357TL. It was taken off at a speed of 1 minute and shaken into a can containing a 2% aqueous solution of caustic soda at room temperature. 1
After saponifying for an hour, it was thoroughly washed with water, treated with a 1% glycerin aqueous solution, and then passed through a dryer at 170°C at a feed rate of 5m. The film was passed through at a winding speed of 5.5 rmin, ie, stretching was applied at 10%.

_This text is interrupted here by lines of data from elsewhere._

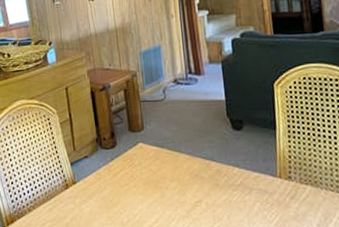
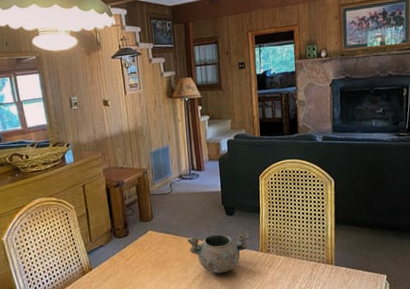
decorative bowl: none [185,151,264,201] -> present [187,231,250,274]

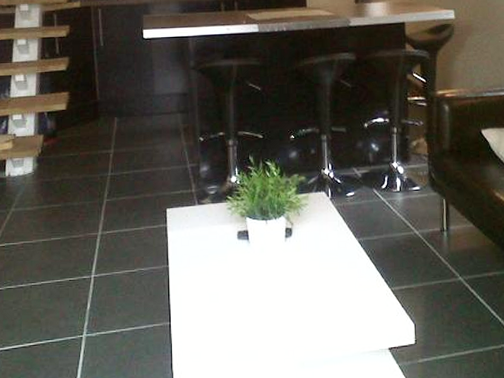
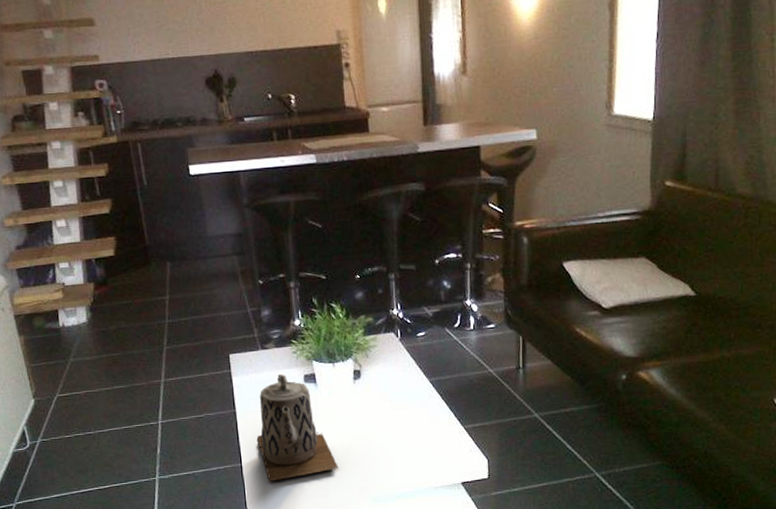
teapot: none [188,229,267,343] -> present [257,373,339,482]

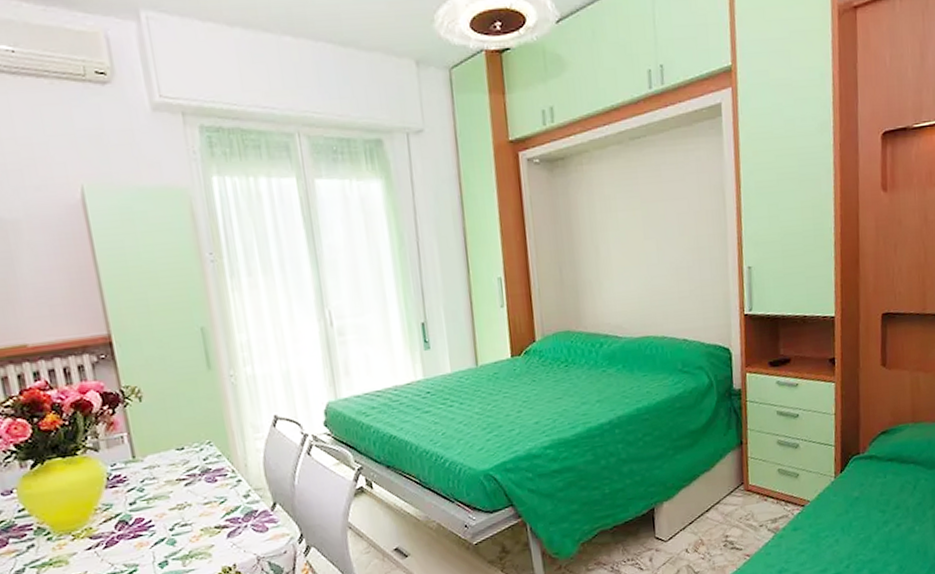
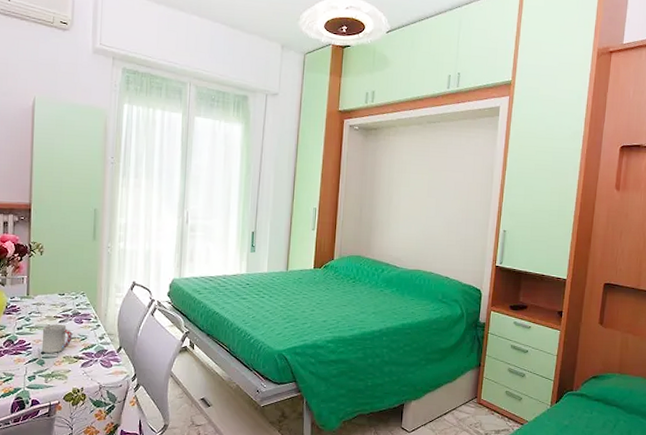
cup: none [163,487,208,529] -> present [41,323,73,353]

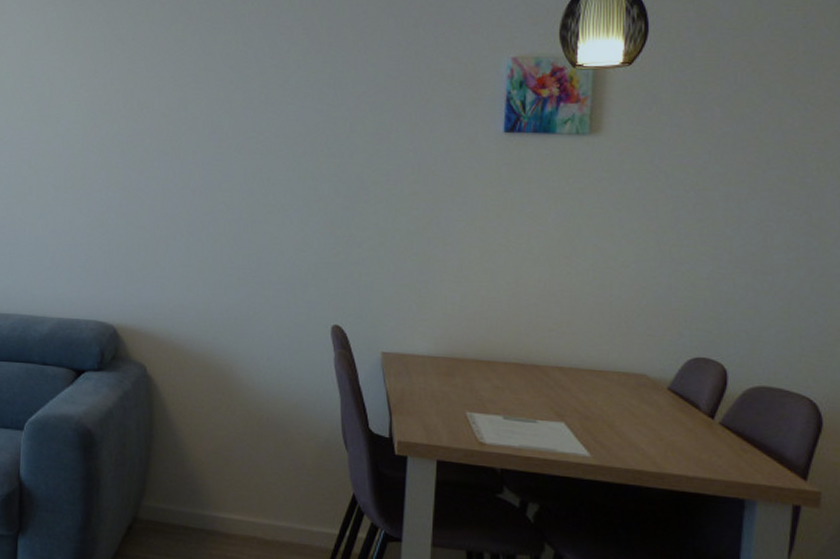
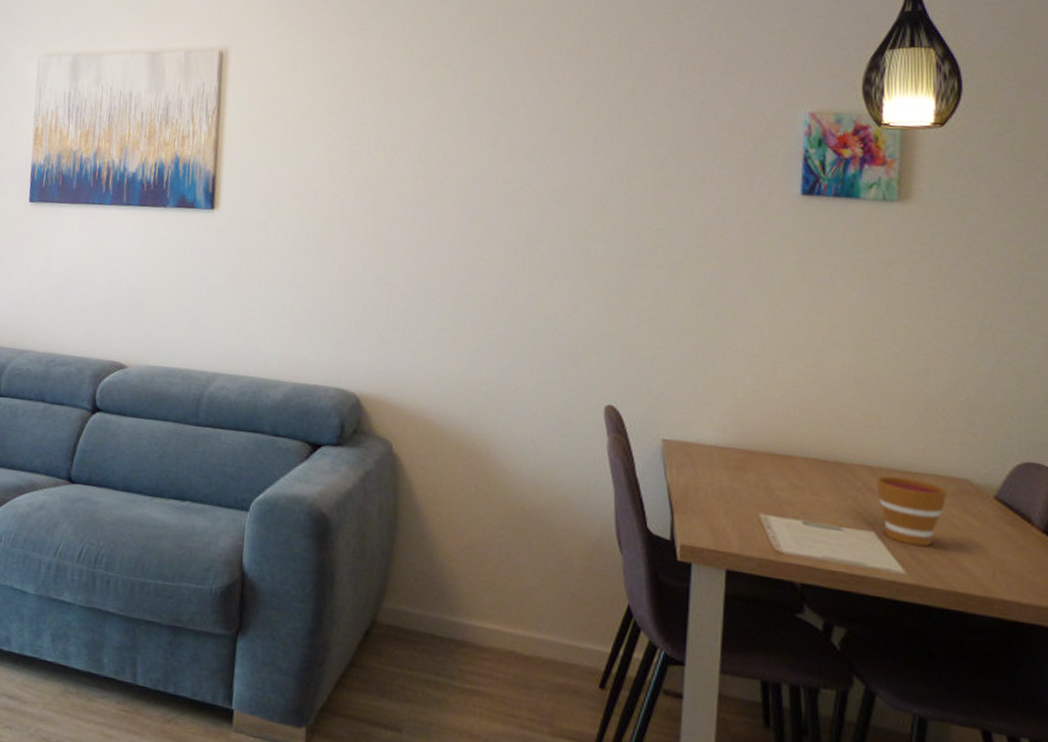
cup: none [566,374,628,432] -> present [876,475,948,546]

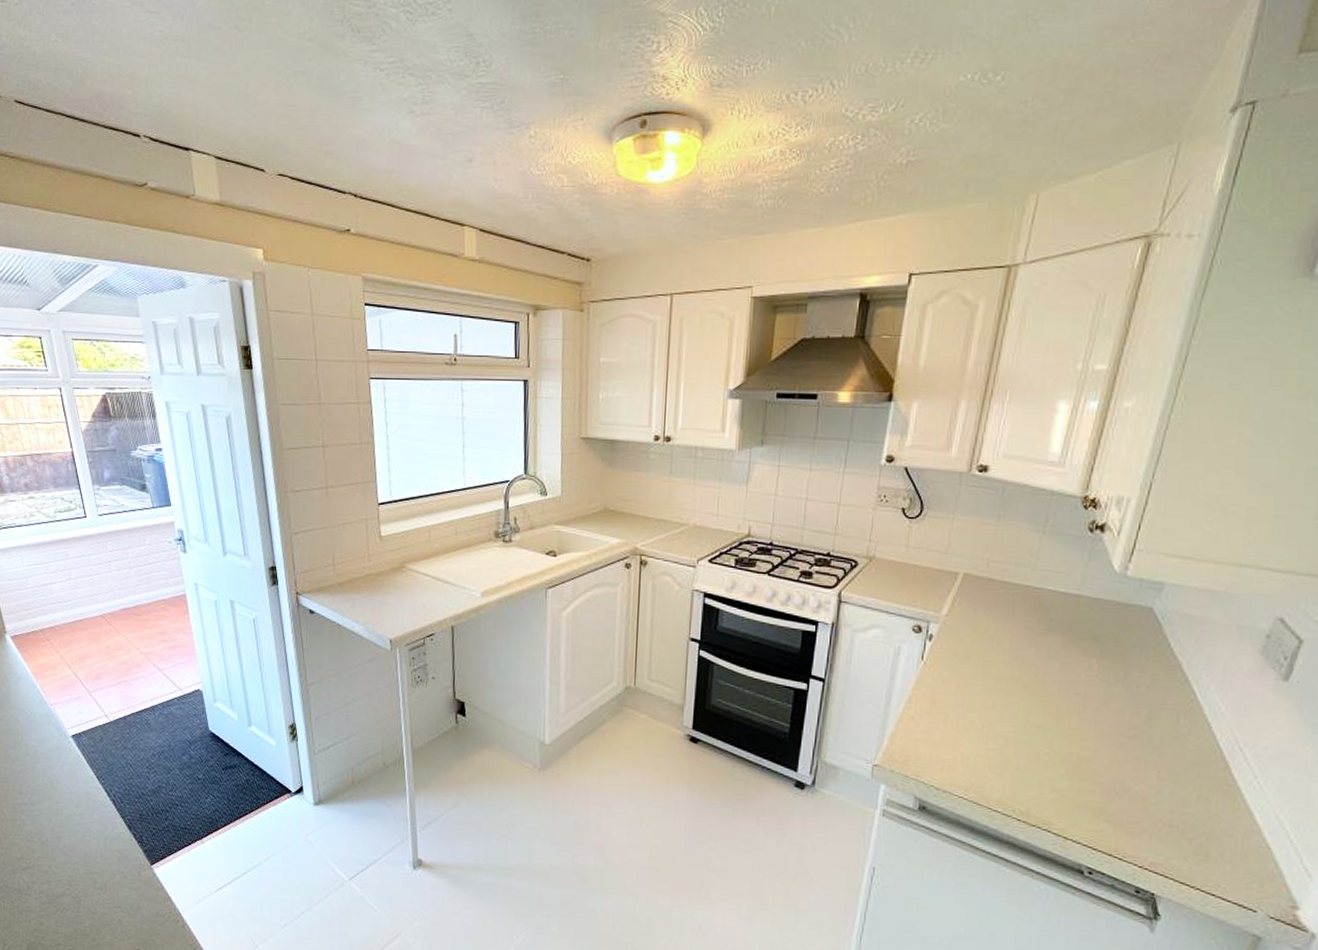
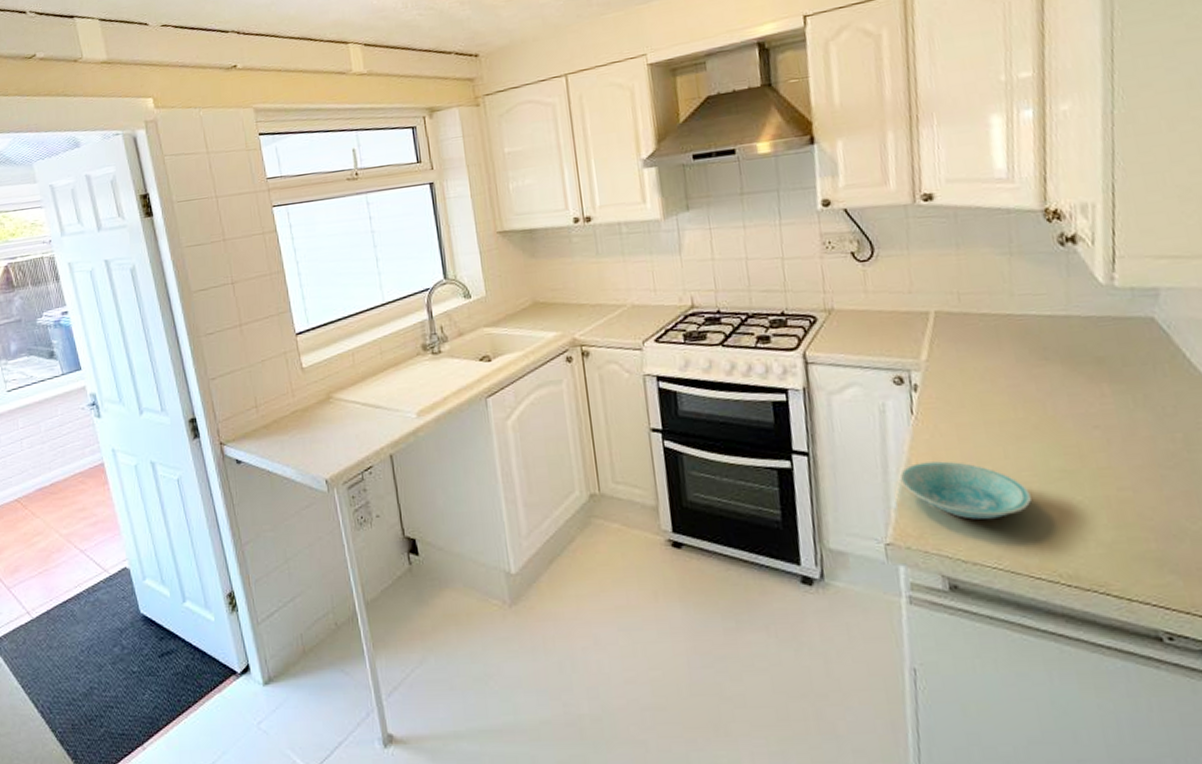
bowl: none [898,702,1006,758] -> present [899,461,1032,520]

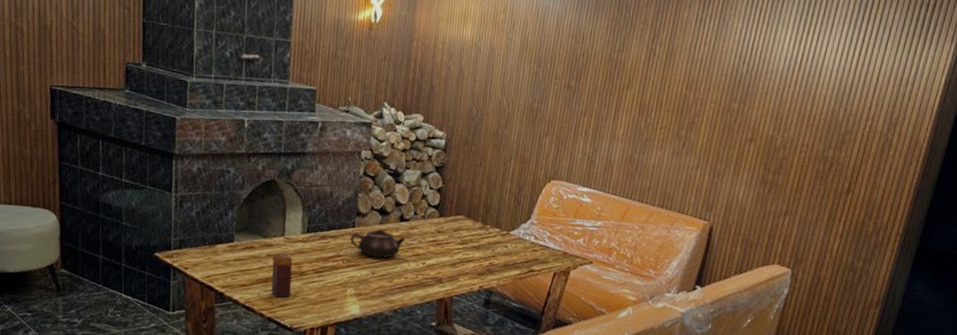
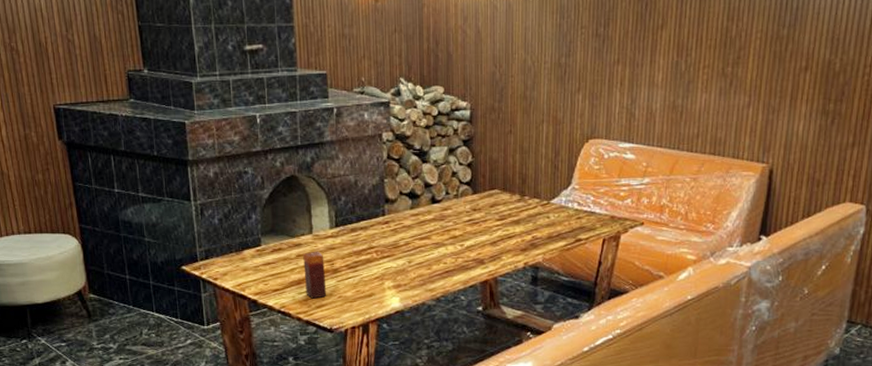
teapot: present [350,229,405,258] -> none [381,214,440,244]

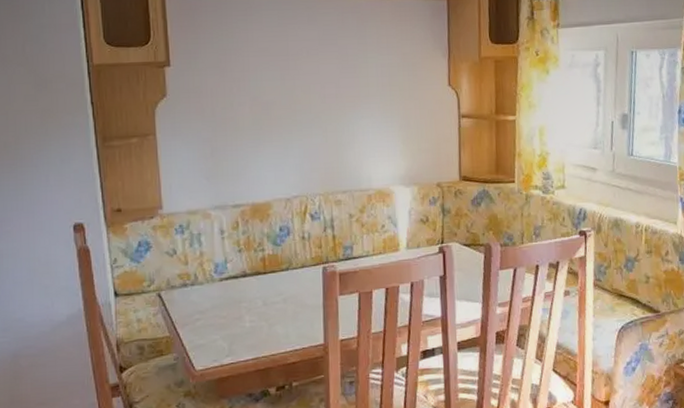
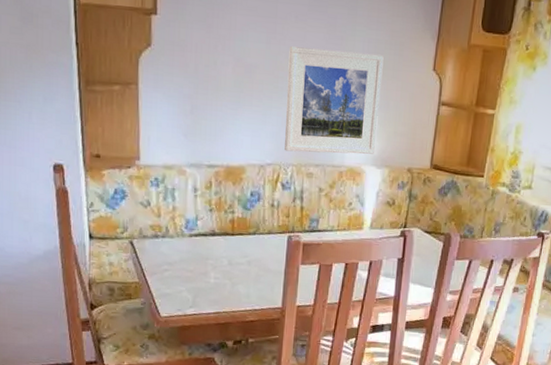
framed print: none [304,77,402,182] -> present [285,46,384,154]

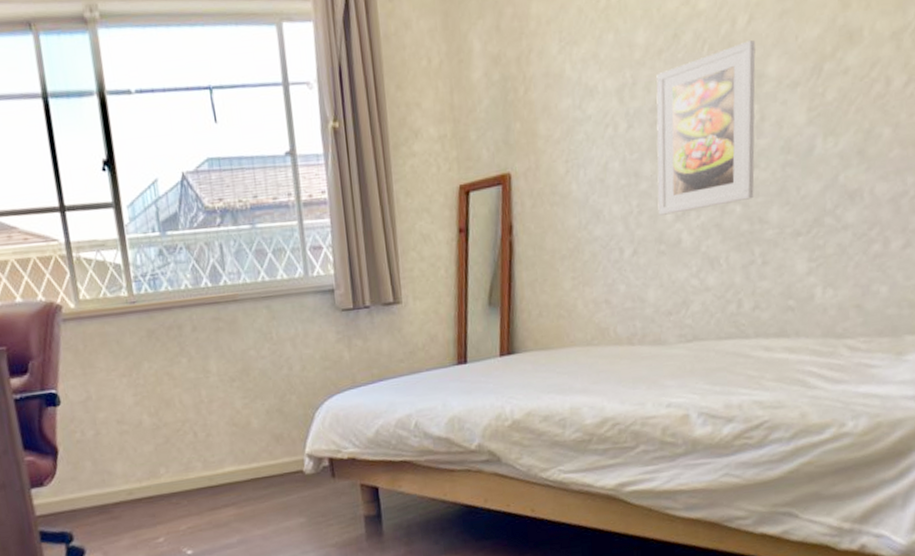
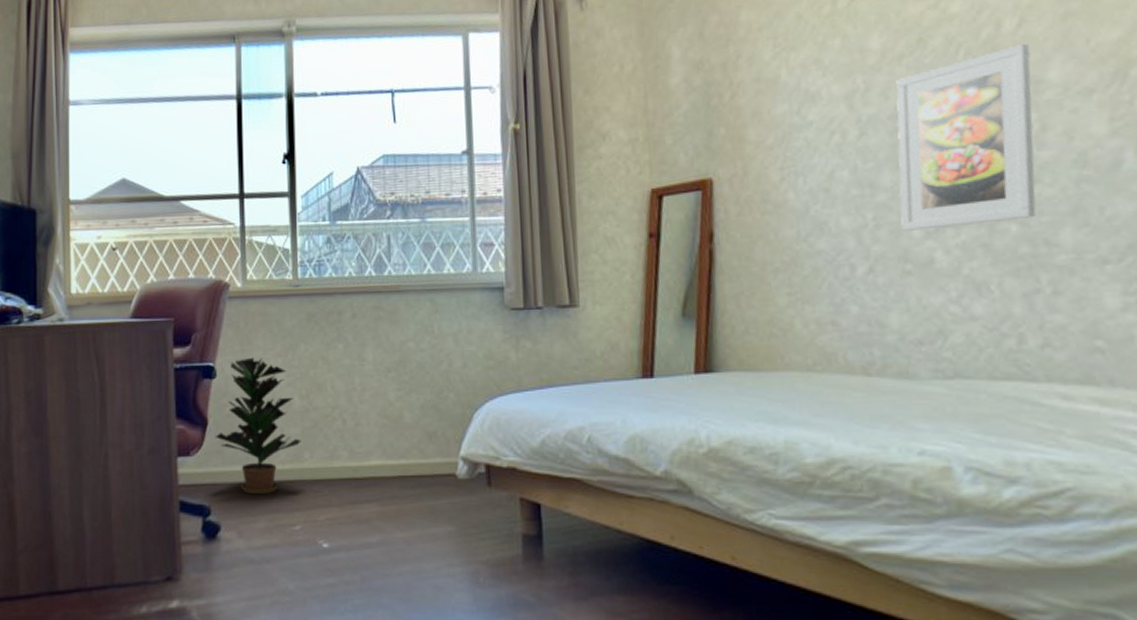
potted plant: none [68,379,156,515] -> present [216,357,301,495]

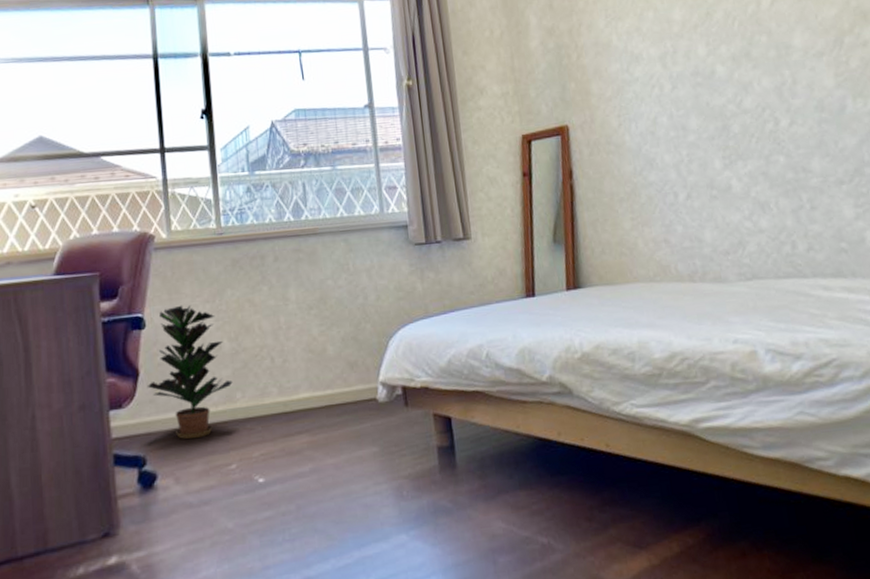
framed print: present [896,44,1037,231] -> none [694,18,795,164]

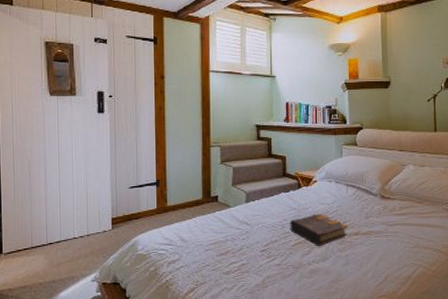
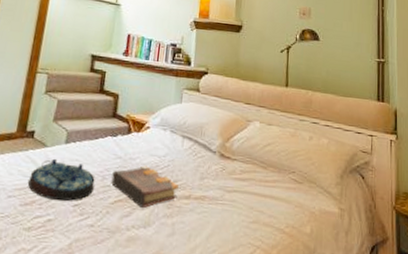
serving tray: none [220,216,276,249] -> present [28,158,95,202]

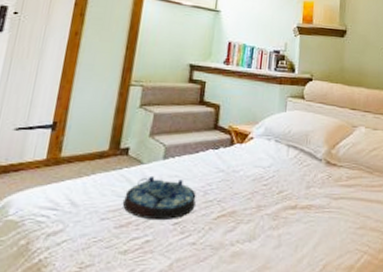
book: present [111,165,179,209] -> none [213,177,284,222]

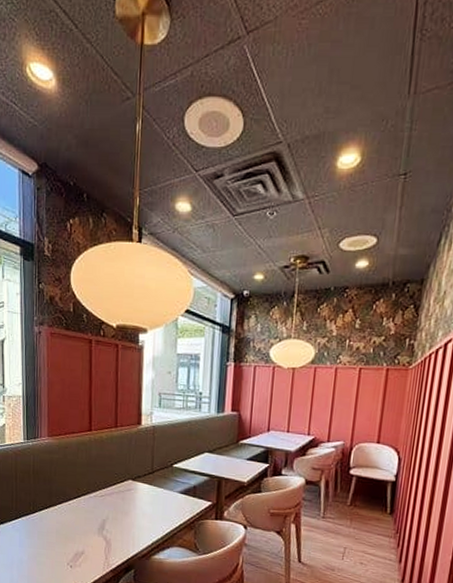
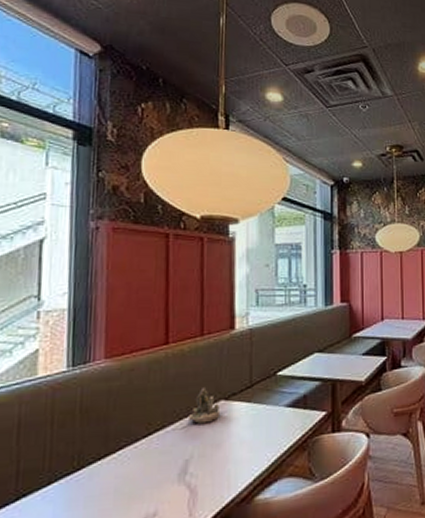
succulent planter: none [106,467,129,496] -> present [189,386,221,424]

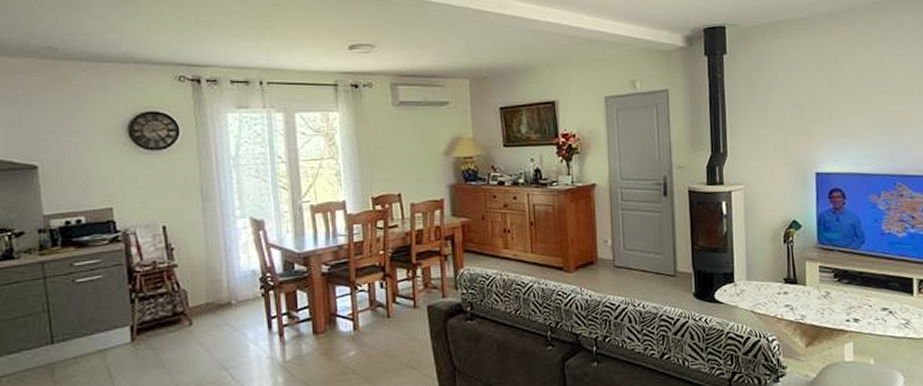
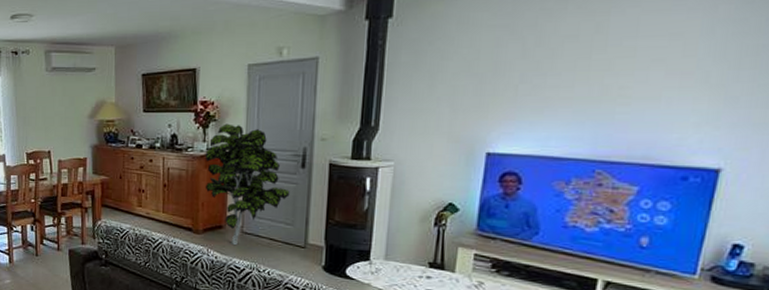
indoor plant: none [570,155,656,282] -> present [205,123,290,246]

The obtained regenerated cellulose hollow fibers had an approximately perfect circular shape with an outer diameter of 315 μm and an inner diameter of 274 μm, and almost no irregularities were observed in the cross-sectional shape. After thoroughly washing the inside of the hollow fiber with benzene and alcohol and drying it, the lengthwise elongation of the fiber was 0.1% when it was returned to a wet state, and it has been used as a good module.

Claims (1)

[Claims] 1. When producing regenerated cellulose hollow fibers by substantially deacylating cellulose ester hollow fibers, the regenerated cellulose hollow fibers in a wet state after deacylation are heated in air or inert gas at 50°C or higher. A method for producing regenerated cellulose hollow fibers, which comprises drying in a stretched state. 2. The method for producing regenerated cellulose hollow fibers according to claim 1, wherein the cellulose ester hollow fibers are made of cellulose acetate. 3. The regenerated cellulose hollow fibers according to claim 1, characterized in that the cellulose ester hollow fibers are hollow fibers produced by wet spinning or semi-wet spinning a spinning dope in which cellulose ester is dissolved in an organic solvent. Fiber manufacturing method. 4. The method for producing regenerated cellulose hollow fibers according to claim 1, characterized in that the stretching method uses conditions such that the stretching ratio is in the range of 0.1 to 10%.